= Terry, South Dakota =

Unincorporated community in South Dakota, US

Terry is an unincorporated community in Lawrence County, South Dakota, United States.

==History==
The Black Hills are home to many gold deposits. The gold around Terry was non free milling, or visible to the eye, and required more processing to be viable. In the 1880s, a smelting and chlorination plant was built in nearby Deadwood and miners moved to what became Terry. The town was home to the Golden Reward mine, which was created 1887 to take advantage of the advances in gold ore processing. A spur of the Deadwood Central Railroad was built to serve the mines and ran from 1890/1891 to 1918.

A post office called Terry was established in 1892, and remained in operation until it was discontinued in 1929. The community took its name from nearby Terry Peak. The town had its peak between 1900 and 1910, with almost 1,200 residents. The town was built organically along the sides of the gulch.
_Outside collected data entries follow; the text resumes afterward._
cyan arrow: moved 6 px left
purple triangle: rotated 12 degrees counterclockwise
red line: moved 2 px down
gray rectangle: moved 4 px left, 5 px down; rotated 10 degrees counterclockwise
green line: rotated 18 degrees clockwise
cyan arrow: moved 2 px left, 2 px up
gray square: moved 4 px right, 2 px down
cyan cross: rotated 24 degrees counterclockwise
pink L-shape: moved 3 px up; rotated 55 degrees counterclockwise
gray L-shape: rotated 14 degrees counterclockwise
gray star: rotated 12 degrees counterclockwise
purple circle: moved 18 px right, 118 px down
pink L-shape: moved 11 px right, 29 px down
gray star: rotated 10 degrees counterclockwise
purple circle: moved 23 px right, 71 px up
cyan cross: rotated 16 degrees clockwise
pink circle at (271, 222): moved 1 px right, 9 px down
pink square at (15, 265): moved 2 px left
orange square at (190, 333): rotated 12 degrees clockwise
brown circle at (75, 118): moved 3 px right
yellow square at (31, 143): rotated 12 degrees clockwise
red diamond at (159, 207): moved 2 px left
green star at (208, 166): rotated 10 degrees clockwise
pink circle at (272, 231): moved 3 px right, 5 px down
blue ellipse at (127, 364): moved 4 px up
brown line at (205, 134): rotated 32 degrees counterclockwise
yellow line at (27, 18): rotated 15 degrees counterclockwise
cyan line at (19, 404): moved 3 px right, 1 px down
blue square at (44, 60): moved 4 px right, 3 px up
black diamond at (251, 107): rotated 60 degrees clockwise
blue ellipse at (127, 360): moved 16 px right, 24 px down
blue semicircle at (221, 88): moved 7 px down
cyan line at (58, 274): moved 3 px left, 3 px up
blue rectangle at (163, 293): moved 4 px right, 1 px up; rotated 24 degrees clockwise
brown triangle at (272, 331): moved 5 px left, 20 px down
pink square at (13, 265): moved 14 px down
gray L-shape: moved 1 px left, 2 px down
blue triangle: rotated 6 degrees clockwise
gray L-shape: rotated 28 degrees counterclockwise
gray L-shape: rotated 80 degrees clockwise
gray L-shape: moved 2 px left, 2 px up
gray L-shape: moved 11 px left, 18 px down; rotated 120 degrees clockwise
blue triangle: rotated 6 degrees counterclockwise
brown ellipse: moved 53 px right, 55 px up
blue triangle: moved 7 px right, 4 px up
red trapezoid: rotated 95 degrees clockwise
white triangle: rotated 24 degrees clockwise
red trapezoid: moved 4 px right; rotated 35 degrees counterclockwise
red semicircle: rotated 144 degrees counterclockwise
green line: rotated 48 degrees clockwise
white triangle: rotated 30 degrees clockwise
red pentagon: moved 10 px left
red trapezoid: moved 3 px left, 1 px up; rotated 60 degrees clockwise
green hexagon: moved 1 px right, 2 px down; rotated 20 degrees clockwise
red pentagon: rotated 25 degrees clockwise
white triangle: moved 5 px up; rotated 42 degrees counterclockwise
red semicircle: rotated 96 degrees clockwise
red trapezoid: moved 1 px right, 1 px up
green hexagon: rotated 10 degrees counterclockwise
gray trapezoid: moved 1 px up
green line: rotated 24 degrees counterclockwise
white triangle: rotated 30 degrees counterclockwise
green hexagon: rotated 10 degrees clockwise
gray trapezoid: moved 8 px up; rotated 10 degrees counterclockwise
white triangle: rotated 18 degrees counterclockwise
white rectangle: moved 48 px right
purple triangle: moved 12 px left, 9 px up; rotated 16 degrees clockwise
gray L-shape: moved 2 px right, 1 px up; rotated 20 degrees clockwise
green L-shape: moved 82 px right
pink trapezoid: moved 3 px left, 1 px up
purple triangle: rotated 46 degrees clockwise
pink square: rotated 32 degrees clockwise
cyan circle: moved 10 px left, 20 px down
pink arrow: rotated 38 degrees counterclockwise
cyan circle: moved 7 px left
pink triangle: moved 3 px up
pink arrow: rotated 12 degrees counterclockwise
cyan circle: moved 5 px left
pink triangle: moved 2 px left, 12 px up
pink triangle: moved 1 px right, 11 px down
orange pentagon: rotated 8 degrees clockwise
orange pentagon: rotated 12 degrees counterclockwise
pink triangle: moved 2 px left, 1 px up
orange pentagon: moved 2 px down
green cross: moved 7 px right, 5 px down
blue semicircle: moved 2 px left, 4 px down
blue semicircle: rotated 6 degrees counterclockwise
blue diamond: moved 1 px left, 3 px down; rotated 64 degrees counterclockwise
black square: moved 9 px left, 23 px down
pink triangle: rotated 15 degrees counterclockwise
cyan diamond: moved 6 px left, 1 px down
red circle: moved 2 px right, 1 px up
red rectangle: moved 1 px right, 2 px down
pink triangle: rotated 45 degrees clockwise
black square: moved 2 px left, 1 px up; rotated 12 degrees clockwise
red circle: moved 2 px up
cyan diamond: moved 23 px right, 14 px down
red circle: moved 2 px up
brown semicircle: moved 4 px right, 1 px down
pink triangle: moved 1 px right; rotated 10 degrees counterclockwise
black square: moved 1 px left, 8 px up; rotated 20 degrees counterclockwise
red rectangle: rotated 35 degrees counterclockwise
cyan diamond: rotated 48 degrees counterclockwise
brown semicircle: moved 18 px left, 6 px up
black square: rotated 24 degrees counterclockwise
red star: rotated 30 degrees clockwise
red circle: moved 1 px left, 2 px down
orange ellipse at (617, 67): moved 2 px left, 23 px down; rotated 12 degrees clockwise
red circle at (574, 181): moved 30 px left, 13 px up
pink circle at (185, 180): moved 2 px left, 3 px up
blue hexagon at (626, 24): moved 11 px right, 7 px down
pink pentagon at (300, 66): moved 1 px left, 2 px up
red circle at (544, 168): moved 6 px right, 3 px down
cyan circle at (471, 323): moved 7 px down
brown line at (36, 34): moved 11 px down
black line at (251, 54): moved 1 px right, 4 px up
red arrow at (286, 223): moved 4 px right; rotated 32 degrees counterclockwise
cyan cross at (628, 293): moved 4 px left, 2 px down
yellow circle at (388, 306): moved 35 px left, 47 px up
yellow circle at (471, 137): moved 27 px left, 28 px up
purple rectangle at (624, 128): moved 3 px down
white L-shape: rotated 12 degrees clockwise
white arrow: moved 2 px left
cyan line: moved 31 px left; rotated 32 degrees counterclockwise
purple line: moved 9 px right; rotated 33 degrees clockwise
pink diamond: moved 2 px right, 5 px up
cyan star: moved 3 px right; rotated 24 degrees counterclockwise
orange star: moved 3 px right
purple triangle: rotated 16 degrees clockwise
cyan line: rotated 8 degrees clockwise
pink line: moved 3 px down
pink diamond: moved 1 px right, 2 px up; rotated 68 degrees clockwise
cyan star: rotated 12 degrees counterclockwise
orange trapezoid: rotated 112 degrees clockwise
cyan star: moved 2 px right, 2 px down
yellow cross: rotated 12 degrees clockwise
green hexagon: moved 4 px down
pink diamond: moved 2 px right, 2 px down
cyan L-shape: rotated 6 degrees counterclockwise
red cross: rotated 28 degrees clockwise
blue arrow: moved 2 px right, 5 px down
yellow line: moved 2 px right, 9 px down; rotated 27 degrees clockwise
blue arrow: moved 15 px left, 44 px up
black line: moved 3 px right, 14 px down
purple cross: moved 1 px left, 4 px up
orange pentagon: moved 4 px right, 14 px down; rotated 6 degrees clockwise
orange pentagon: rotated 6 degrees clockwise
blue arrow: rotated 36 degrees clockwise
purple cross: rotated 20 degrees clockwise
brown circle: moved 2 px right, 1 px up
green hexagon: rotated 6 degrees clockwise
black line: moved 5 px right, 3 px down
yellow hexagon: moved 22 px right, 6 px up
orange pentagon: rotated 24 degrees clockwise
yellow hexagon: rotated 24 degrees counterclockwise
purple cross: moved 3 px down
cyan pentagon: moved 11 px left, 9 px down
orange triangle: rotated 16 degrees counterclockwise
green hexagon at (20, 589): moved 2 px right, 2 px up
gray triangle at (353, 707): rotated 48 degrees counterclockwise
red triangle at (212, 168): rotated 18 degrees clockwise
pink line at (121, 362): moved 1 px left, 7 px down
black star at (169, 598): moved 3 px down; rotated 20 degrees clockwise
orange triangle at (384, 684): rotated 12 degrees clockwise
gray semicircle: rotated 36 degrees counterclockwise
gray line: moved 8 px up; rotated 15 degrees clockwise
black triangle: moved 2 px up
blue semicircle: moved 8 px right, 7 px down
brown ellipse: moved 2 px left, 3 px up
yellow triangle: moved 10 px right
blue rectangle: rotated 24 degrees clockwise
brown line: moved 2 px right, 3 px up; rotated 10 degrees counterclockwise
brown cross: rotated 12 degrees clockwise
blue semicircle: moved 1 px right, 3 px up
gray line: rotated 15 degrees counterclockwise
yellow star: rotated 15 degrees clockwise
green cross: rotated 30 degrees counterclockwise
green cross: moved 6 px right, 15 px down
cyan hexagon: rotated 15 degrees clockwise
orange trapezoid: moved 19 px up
Martha Jane Cannary, the frontierswoman better known as Calamity Jane, died in Terry on Saturday, August 1, 1903, from inflammation of the bowels and pneumonia, at the age of 51. Philip Graham, husband of Katherine Graham and former publisher of the Washington Post was born in Terry.

The area which the town sat on is privately owned by the Coeur Mining company, which also owns the nearby Wharf Mine, and is currently closed off to the public.